» **Work request**:
Using the entries below, copy exactly each line from the line with "- Test coverage and results" up to and including the line with "### ggml\_vqtbl1q\_u8", with every picture left out.

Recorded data
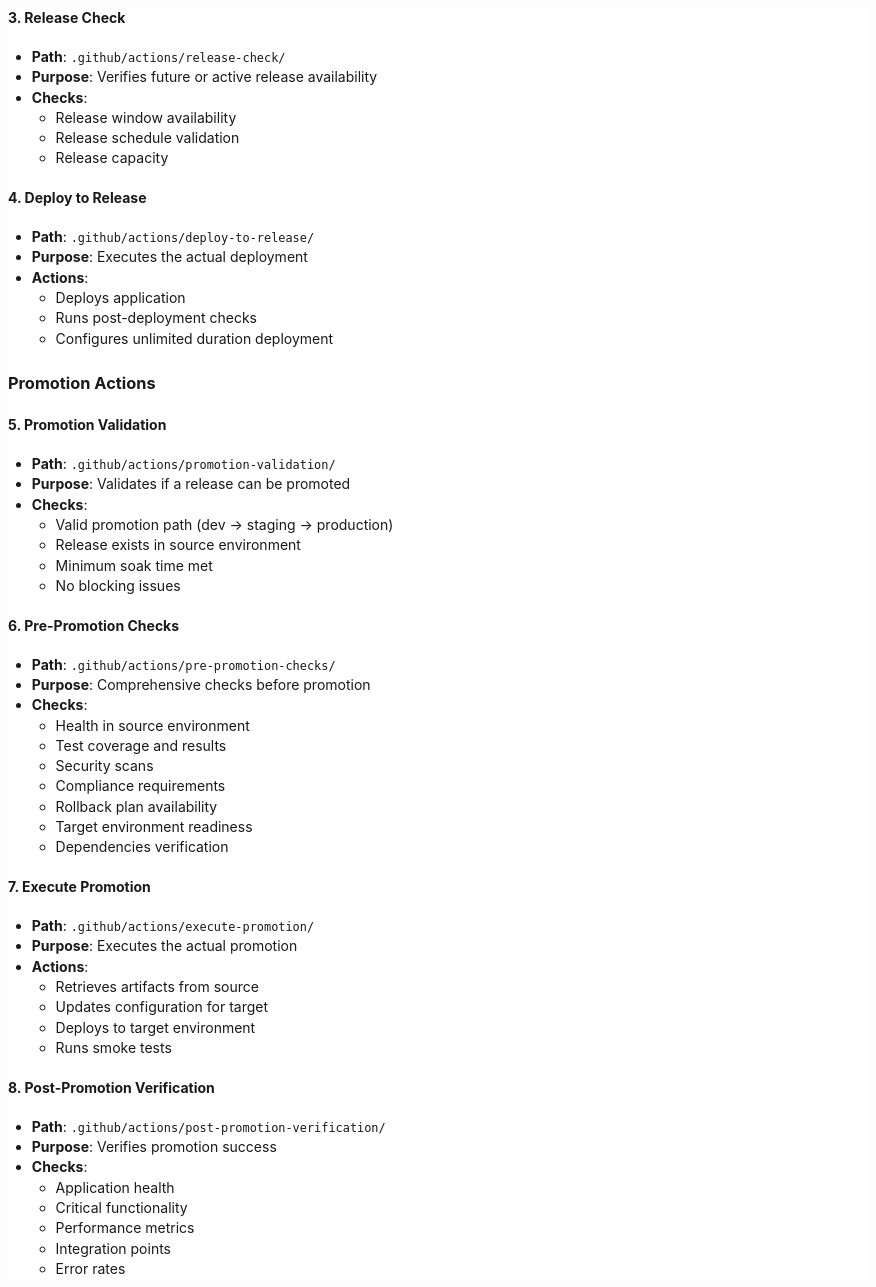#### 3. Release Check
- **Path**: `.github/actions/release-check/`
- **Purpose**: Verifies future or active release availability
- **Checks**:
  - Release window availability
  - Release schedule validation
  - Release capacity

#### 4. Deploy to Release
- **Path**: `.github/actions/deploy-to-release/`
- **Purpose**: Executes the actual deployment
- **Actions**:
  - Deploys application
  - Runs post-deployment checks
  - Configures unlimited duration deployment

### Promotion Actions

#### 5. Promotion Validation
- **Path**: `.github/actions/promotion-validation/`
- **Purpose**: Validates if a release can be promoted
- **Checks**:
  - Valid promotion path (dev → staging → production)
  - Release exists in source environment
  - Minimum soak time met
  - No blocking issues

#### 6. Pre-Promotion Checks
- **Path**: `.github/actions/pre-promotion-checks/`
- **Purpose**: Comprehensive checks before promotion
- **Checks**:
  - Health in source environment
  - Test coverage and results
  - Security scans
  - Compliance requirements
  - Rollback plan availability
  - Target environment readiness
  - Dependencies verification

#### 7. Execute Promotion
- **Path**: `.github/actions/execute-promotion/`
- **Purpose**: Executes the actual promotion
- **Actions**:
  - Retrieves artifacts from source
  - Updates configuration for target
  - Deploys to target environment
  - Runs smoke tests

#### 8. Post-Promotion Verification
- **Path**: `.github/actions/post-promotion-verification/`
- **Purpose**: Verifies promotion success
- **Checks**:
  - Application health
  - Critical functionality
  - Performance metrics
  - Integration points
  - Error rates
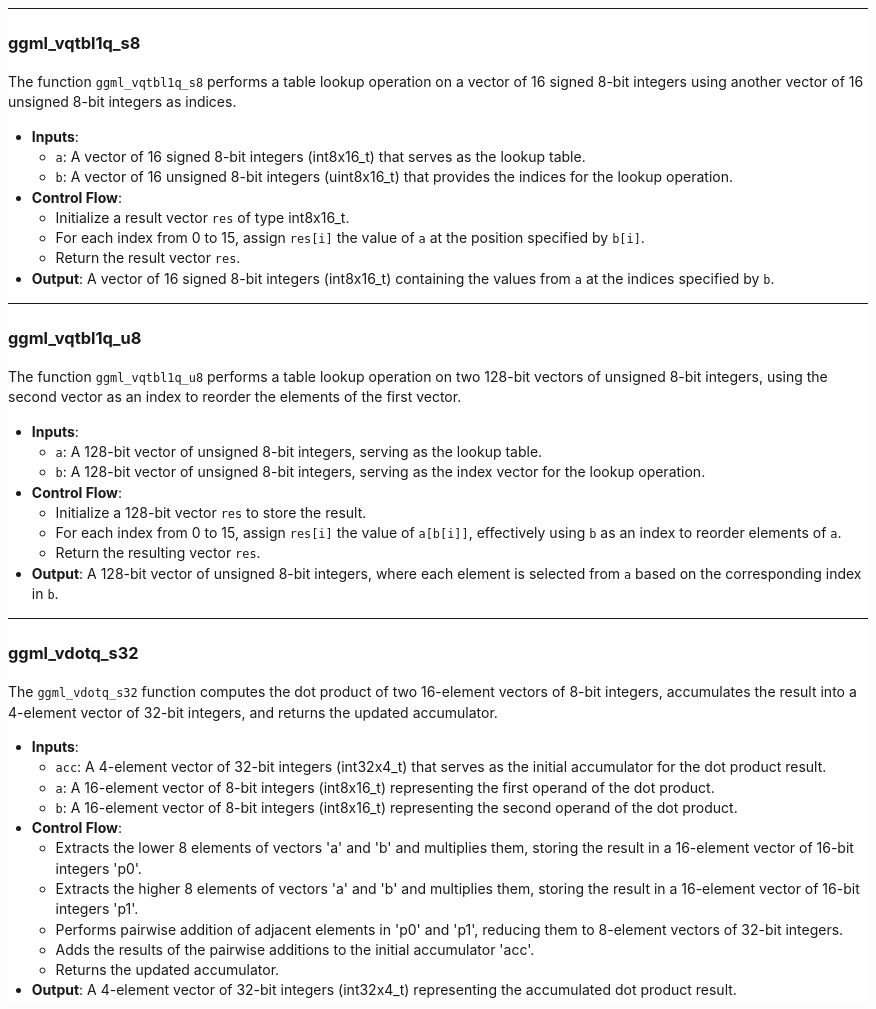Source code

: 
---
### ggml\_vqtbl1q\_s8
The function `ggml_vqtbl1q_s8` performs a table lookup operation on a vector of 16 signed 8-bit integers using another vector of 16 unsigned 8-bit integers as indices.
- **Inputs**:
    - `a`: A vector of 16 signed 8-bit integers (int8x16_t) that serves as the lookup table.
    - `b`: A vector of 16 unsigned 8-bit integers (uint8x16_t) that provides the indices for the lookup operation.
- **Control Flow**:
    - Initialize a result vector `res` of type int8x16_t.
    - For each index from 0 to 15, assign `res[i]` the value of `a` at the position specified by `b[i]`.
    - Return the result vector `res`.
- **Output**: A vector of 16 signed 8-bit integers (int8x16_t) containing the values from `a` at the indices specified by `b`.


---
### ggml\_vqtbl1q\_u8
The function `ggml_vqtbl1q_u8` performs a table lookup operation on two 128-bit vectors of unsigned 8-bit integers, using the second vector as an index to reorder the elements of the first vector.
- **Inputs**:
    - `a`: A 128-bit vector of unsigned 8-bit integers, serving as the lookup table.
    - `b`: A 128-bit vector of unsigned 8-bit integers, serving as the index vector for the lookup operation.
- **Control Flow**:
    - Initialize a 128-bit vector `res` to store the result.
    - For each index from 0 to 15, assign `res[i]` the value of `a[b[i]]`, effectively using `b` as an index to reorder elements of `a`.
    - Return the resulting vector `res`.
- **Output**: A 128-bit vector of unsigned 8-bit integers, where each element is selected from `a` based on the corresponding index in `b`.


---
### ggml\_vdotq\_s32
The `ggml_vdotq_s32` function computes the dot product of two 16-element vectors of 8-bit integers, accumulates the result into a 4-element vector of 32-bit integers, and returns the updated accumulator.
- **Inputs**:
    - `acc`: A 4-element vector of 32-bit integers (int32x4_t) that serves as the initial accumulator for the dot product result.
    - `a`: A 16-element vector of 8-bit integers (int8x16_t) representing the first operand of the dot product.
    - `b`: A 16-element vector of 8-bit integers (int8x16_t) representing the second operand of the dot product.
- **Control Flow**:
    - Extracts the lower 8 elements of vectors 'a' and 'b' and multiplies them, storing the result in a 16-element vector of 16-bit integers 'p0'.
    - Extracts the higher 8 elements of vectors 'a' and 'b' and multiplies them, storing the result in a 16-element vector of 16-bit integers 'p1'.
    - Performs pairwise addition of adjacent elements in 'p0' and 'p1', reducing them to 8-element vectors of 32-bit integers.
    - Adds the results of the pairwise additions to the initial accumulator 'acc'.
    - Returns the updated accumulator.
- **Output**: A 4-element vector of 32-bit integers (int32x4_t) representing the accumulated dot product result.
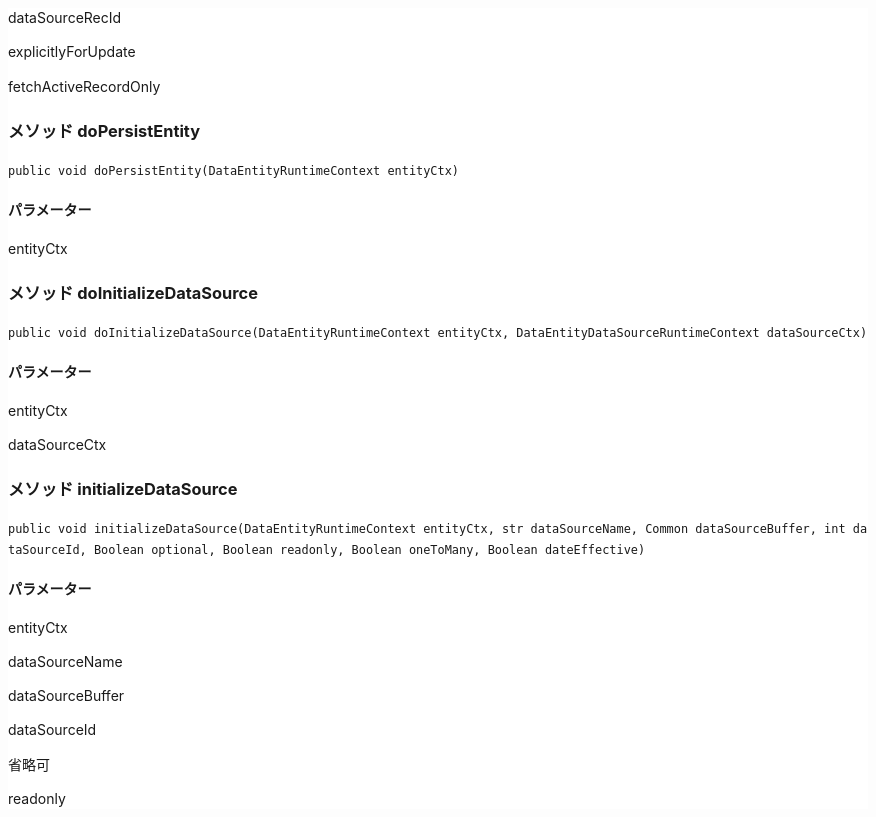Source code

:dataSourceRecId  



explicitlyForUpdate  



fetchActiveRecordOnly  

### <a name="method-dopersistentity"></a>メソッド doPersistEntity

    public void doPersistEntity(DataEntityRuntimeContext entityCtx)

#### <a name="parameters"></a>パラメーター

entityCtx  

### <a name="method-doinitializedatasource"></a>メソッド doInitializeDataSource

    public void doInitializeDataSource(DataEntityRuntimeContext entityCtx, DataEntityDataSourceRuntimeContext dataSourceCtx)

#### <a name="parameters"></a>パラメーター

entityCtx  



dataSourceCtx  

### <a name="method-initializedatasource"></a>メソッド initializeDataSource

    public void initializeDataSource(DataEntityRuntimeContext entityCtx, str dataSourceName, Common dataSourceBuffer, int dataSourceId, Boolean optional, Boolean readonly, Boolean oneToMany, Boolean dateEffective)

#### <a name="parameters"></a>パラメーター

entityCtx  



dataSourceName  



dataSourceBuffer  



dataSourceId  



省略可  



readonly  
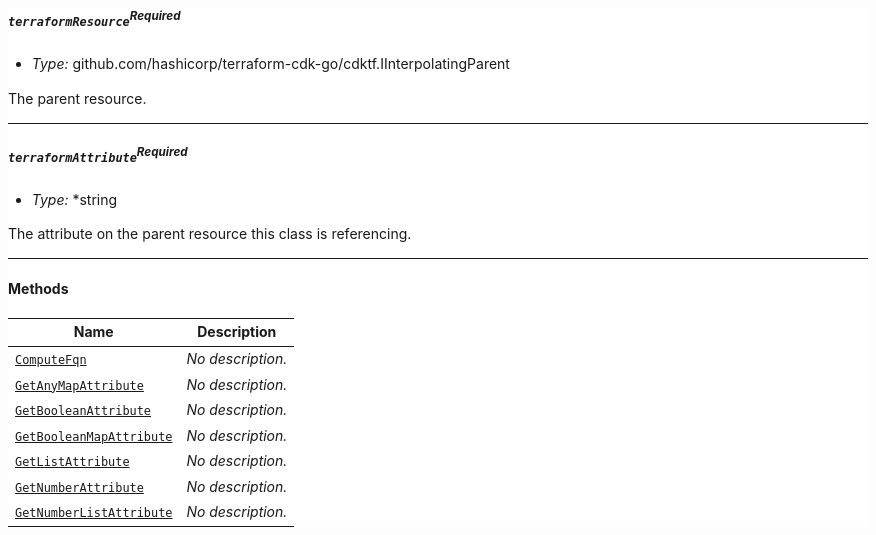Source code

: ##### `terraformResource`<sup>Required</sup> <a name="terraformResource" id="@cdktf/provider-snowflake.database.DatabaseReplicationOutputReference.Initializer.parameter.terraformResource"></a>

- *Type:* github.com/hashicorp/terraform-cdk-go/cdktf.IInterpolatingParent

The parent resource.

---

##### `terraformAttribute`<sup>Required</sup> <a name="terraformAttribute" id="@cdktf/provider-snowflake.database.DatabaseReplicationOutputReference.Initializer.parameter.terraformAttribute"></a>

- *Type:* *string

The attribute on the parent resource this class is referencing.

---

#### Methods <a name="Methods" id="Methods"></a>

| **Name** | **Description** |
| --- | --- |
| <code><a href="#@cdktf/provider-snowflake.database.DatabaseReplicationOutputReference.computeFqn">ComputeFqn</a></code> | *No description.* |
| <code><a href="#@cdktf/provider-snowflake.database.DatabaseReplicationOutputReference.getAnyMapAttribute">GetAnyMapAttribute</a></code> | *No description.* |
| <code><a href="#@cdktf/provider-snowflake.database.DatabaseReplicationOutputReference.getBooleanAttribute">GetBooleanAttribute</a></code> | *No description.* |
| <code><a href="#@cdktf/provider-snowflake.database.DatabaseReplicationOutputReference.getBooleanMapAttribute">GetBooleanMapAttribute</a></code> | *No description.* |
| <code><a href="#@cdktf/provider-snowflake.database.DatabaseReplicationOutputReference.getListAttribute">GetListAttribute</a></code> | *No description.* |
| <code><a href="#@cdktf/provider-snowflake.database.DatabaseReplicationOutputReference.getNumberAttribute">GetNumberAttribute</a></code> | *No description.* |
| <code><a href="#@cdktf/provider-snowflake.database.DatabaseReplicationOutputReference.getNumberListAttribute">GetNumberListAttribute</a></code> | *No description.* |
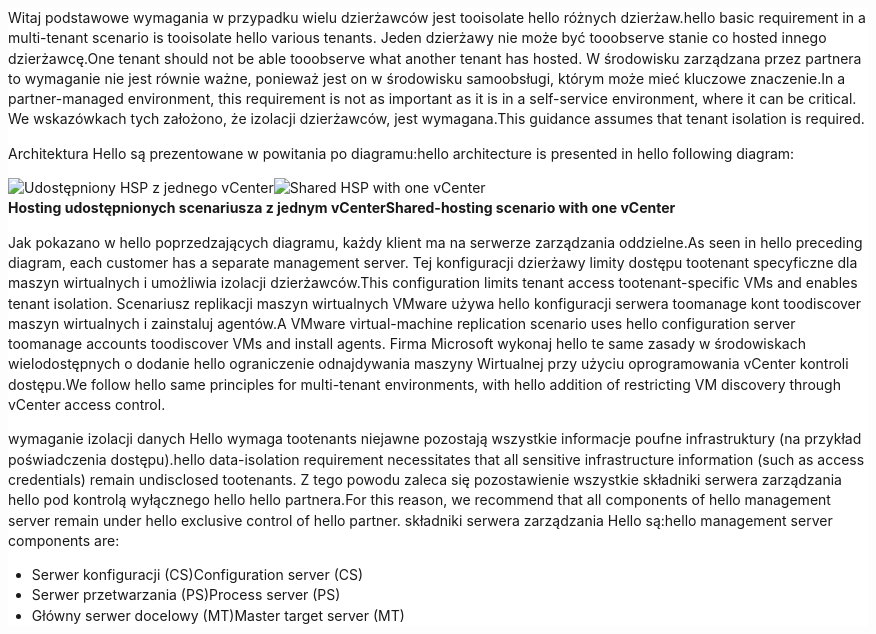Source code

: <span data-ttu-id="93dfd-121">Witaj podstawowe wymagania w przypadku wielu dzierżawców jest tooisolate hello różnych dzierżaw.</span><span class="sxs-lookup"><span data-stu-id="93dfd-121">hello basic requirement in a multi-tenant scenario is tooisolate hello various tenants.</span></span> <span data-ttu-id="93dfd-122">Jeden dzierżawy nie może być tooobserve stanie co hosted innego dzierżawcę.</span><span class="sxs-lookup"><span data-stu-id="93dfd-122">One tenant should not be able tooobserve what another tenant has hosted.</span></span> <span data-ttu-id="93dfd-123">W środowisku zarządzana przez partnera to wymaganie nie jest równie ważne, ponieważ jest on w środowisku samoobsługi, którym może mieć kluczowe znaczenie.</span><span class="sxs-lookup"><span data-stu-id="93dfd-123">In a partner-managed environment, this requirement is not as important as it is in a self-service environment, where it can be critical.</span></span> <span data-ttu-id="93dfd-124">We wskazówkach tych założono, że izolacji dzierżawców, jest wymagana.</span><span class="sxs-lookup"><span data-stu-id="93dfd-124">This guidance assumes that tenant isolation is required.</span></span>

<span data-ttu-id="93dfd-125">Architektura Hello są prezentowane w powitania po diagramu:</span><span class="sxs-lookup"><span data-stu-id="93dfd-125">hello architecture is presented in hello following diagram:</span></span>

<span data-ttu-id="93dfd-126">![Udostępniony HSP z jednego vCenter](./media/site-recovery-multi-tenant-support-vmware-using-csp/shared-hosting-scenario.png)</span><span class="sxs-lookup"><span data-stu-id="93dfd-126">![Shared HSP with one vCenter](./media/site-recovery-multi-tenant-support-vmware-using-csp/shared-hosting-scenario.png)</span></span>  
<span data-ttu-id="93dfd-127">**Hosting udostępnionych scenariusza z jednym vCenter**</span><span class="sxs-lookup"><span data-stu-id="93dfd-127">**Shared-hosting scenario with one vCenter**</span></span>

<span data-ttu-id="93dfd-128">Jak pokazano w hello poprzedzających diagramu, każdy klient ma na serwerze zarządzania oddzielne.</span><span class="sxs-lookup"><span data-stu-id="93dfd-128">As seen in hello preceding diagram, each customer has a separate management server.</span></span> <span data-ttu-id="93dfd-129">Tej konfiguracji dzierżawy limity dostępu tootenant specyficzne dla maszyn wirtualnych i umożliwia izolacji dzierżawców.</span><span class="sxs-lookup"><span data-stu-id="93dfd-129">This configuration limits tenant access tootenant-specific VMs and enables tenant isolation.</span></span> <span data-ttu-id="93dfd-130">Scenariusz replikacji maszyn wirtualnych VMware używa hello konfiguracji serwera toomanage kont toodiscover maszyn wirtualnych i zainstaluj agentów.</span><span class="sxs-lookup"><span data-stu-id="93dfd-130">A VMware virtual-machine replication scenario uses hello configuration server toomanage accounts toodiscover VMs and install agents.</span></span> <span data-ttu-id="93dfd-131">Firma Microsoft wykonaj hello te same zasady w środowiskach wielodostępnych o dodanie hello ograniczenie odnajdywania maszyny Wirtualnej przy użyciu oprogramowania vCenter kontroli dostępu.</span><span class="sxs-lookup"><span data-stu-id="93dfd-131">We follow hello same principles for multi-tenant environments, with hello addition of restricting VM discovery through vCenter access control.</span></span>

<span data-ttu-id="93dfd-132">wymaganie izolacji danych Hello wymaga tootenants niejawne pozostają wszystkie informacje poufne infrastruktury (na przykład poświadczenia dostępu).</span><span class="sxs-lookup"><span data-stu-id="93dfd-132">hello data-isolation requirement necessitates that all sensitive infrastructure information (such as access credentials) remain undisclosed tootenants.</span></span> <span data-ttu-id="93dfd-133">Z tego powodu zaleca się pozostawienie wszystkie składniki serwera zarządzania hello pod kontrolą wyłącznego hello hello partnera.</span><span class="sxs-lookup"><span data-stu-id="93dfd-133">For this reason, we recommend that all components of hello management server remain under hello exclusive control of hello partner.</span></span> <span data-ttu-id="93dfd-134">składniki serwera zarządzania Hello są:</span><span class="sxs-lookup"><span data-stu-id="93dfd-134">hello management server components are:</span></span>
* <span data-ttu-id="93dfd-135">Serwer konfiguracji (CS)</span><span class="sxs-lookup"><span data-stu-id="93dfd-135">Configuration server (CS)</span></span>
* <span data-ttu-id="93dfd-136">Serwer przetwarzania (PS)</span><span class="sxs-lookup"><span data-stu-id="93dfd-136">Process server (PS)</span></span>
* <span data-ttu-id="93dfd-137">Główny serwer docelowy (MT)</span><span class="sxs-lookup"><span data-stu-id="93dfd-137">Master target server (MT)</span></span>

» **Solution to this task**:
  - Test coverage and results
  - Security scans
  - Compliance requirements
  - Rollback plan availability
  - Target environment readiness
  - Dependencies verification

#### 7. Execute Promotion
- **Path**: `.github/actions/execute-promotion/`
- **Purpose**: Executes the actual promotion
- **Actions**:
  - Retrieves artifacts from source
  - Updates configuration for target
  - Deploys to target environment
  - Runs smoke tests

#### 8. Post-Promotion Verification
- **Path**: `.github/actions/post-promotion-verification/`
- **Purpose**: Verifies promotion success
- **Checks**:
  - Application health
  - Critical functionality
  - Performance metrics
  - Integration points
  - Error rates
Source code

: 
---
### ggml\_vqtbl1q\_s8
The function `ggml_vqtbl1q_s8` performs a table lookup operation on a vector of 16 signed 8-bit integers using another vector of 16 unsigned 8-bit integers as indices.
- **Inputs**:
    - `a`: A vector of 16 signed 8-bit integers (int8x16_t) that serves as the lookup table.
    - `b`: A vector of 16 unsigned 8-bit integers (uint8x16_t) that provides the indices for the lookup operation.
- **Control Flow**:
    - Initialize a result vector `res` of type int8x16_t.
    - For each index from 0 to 15, assign `res[i]` the value of `a` at the position specified by `b[i]`.
    - Return the result vector `res`.
- **Output**: A vector of 16 signed 8-bit integers (int8x16_t) containing the values from `a` at the indices specified by `b`.


---
### ggml\_vqtbl1q\_u8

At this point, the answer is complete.